**WHAT TO PRODUCE:** With all pictures omitted, return verbatim the lines from the beginning of the records below through the line containing "(g) This section".

**SUPPLIED MATERIAL:**
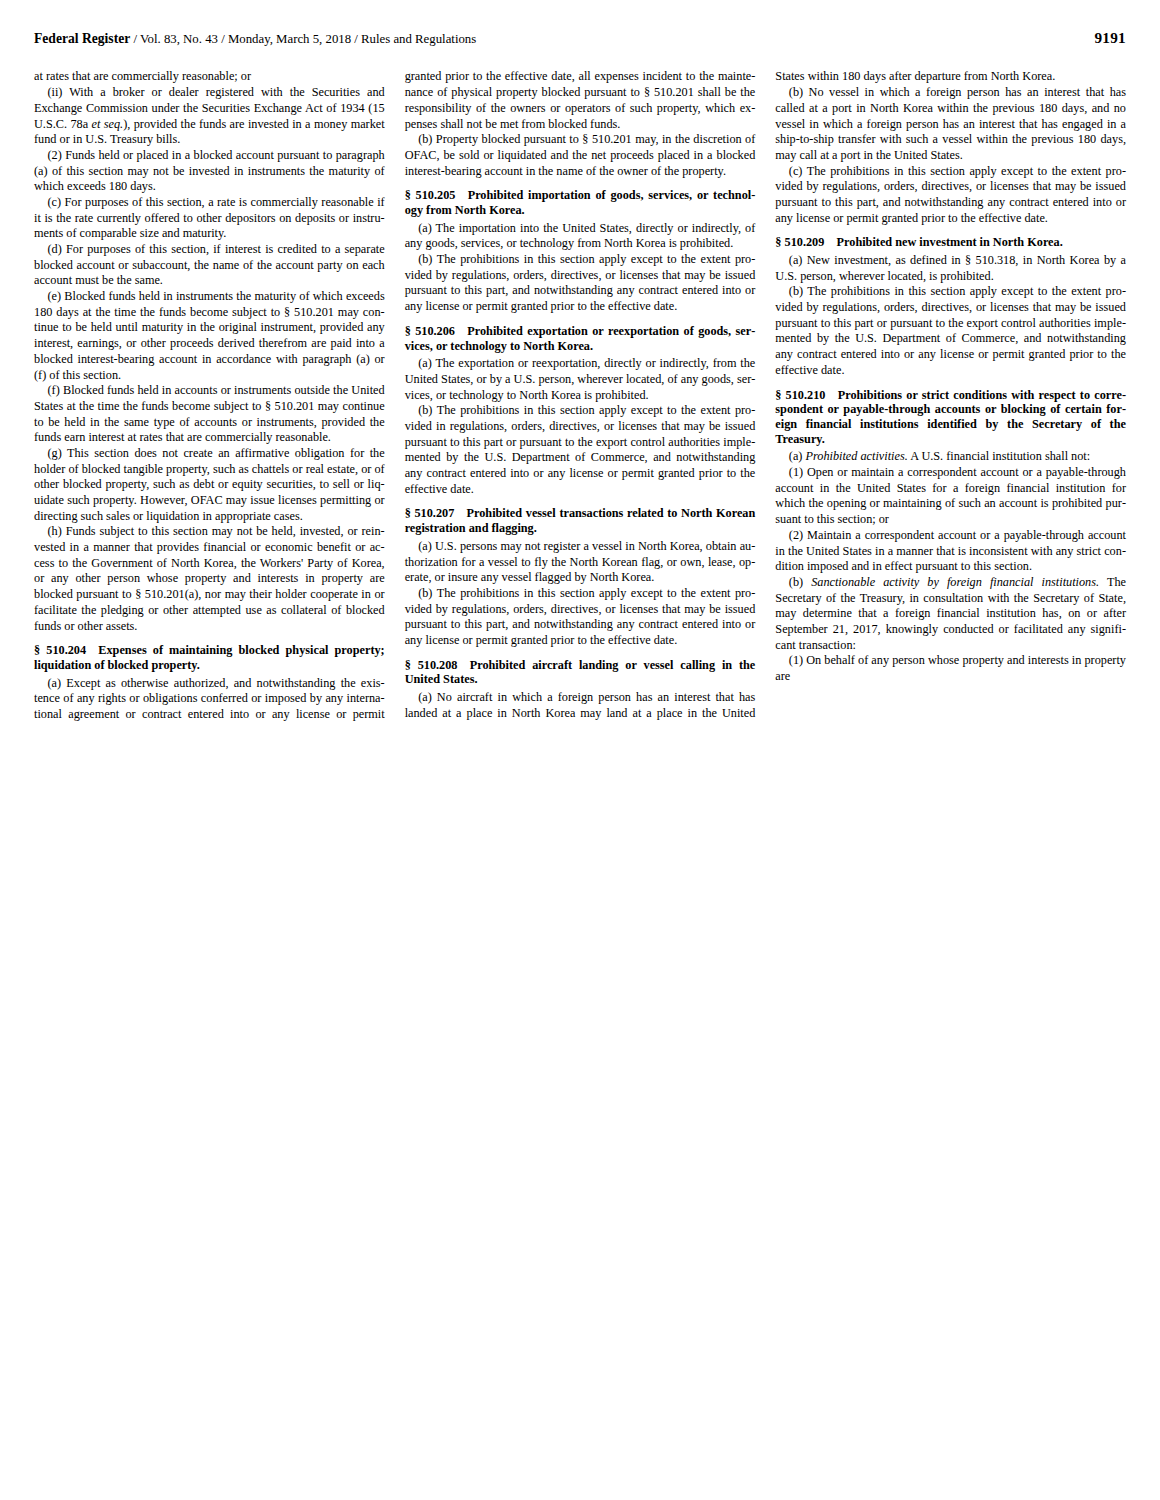Federal Register / Vol. 83, No. 43 / Monday, March 5, 2018 / Rules and Regulations
9191
at rates that are commercially reasonable; or
(ii) With a broker or dealer registered with the Securities and Exchange Commission under the Securities Exchange Act of 1934 (15 U.S.C. 78a et seq.), provided the funds are invested in a money market fund or in U.S. Treasury bills.
(2) Funds held or placed in a blocked account pursuant to paragraph (a) of this section may not be invested in instruments the maturity of which exceeds 180 days.
(c) For purposes of this section, a rate is commercially reasonable if it is the rate currently offered to other depositors on deposits or instruments of comparable size and maturity.
(d) For purposes of this section, if interest is credited to a separate blocked account or subaccount, the name of the account party on each account must be the same.
(e) Blocked funds held in instruments the maturity of which exceeds 180 days at the time the funds become subject to § 510.201 may continue to be held until maturity in the original instrument, provided any interest, earnings, or other proceeds derived therefrom are paid into a blocked interest-bearing account in accordance with paragraph (a) or (f) of this section.
(f) Blocked funds held in accounts or instruments outside the United States at the time the funds become subject to § 510.201 may continue to be held in the same type of accounts or instruments, provided the funds earn interest at rates that are commercially reasonable.
(g) This section does not create an affirmative obligation for the holder of blocked tangible property, such as chattels or real estate, or of other blocked property, such as debt or equity securities, to sell or liquidate such property. However, OFAC may issue licenses permitting or directing such sales or liquidation in appropriate cases.
(h) Funds subject to this section may not be held, invested, or reinvested in a manner that provides financial or economic benefit or access to the Government of North Korea, the Workers' Party of Korea, or any other person whose property and interests in property are blocked pursuant to § 510.201(a), nor may their holder cooperate in or facilitate the pledging or other attempted use as collateral of blocked funds or other assets.
§ 510.204 Expenses of maintaining blocked physical property; liquidation of blocked property.
(a) Except as otherwise authorized, and notwithstanding the existence of any rights or obligations conferred or imposed by any international agreement or contract entered into or any license or permit granted prior to the effective date, all expenses incident to the maintenance of physical property blocked pursuant to § 510.201 shall be the responsibility of the owners or operators of such property, which expenses shall not be met from blocked funds.
(b) Property blocked pursuant to § 510.201 may, in the discretion of OFAC, be sold or liquidated and the net proceeds placed in a blocked interest-bearing account in the name of the owner of the property.
§ 510.205 Prohibited importation of goods, services, or technology from North Korea.
(a) The importation into the United States, directly or indirectly, of any goods, services, or technology from North Korea is prohibited.
(b) The prohibitions in this section apply except to the extent provided by regulations, orders, directives, or licenses that may be issued pursuant to this part, and notwithstanding any contract entered into or any license or permit granted prior to the effective date.
§ 510.206 Prohibited exportation or reexportation of goods, services, or technology to North Korea.
(a) The exportation or reexportation, directly or indirectly, from the United States, or by a U.S. person, wherever located, of any goods, services, or technology to North Korea is prohibited.
(b) The prohibitions in this section apply except to the extent provided in regulations, orders, directives, or licenses that may be issued pursuant to this part or pursuant to the export control authorities implemented by the U.S. Department of Commerce, and notwithstanding any contract entered into or any license or permit granted prior to the effective date.
§ 510.207 Prohibited vessel transactions related to North Korean registration and flagging.
(a) U.S. persons may not register a vessel in North Korea, obtain authorization for a vessel to fly the North Korean flag, or own, lease, operate, or insure any vessel flagged by North Korea.
(b) The prohibitions in this section apply except to the extent provided by regulations, orders, directives, or licenses that may be issued pursuant to this part, and notwithstanding any contract entered into or any license or permit granted prior to the effective date.
§ 510.208 Prohibited aircraft landing or vessel calling in the United States.
(a) No aircraft in which a foreign person has an interest that has landed at a place in North Korea may land at a place in the United States within 180 days after departure from North Korea.
(b) No vessel in which a foreign person has an interest that has called at a port in North Korea within the previous 180 days, and no vessel in which a foreign person has an interest that has engaged in a ship-to-ship transfer with such a vessel within the previous 180 days, may call at a port in the United States.
(c) The prohibitions in this section apply except to the extent provided by regulations, orders, directives, or licenses that may be issued pursuant to this part, and notwithstanding any contract entered into or any license or permit granted prior to the effective date.
§ 510.209 Prohibited new investment in North Korea.
(a) New investment, as defined in § 510.318, in North Korea by a U.S. person, wherever located, is prohibited.
(b) The prohibitions in this section apply except to the extent provided by regulations, orders, directives, or licenses that may be issued pursuant to this part or pursuant to the export control authorities implemented by the U.S. Department of Commerce, and notwithstanding any contract entered into or any license or permit granted prior to the effective date.
§ 510.210 Prohibitions or strict conditions with respect to correspondent or payable-through accounts or blocking of certain foreign financial institutions identified by the Secretary of the Treasury.
(a) Prohibited activities. A U.S. financial institution shall not:
(1) Open or maintain a correspondent account or a payable-through account in the United States for a foreign financial institution for which the opening or maintaining of such an account is prohibited pursuant to this section; or
(2) Maintain a correspondent account or a payable-through account in the United States in a manner that is inconsistent with any strict condition imposed and in effect pursuant to this section.
(b) Sanctionable activity by foreign financial institutions. The Secretary of the Treasury, in consultation with the Secretary of State, may determine that a foreign financial institution has, on or after September 21, 2017, knowingly conducted or facilitated any significant transaction:
(1) On behalf of any person whose property and interests in property are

**TASK RESULT:**
Federal Register / Vol. 83, No. 43 / Monday, March 5, 2018 / Rules and Regulations
9191
at rates that are commercially reasonable; or
(ii) With a broker or dealer registered with the Securities and Exchange Commission under the Securities Exchange Act of 1934 (15 U.S.C. 78a et seq.), provided the funds are invested in a money market fund or in U.S. Treasury bills.
(2) Funds held or placed in a blocked account pursuant to paragraph (a) of this section may not be invested in instruments the maturity of which exceeds 180 days.
(c) For purposes of this section, a rate is commercially reasonable if it is the rate currently offered to other depositors on deposits or instruments of comparable size and maturity.
(d) For purposes of this section, if interest is credited to a separate blocked account or subaccount, the name of the account party on each account must be the same.
(e) Blocked funds held in instruments the maturity of which exceeds 180 days at the time the funds become subject to § 510.201 may continue to be held until maturity in the original instrument, provided any interest, earnings, or other proceeds derived therefrom are paid into a blocked interest-bearing account in accordance with paragraph (a) or (f) of this section.
(f) Blocked funds held in accounts or instruments outside the United States at the time the funds become subject to § 510.201 may continue to be held in the same type of accounts or instruments, provided the funds earn interest at rates that are commercially reasonable.
(g) This section does not create an affirmative obligation for the holder of blocked tangible property, such as chattels or real estate, or of other blocked property, such as debt or equity securities, to sell or liquidate such property. However, OFAC may issue licenses permitting or directing such sales or liquidation in appropriate cases.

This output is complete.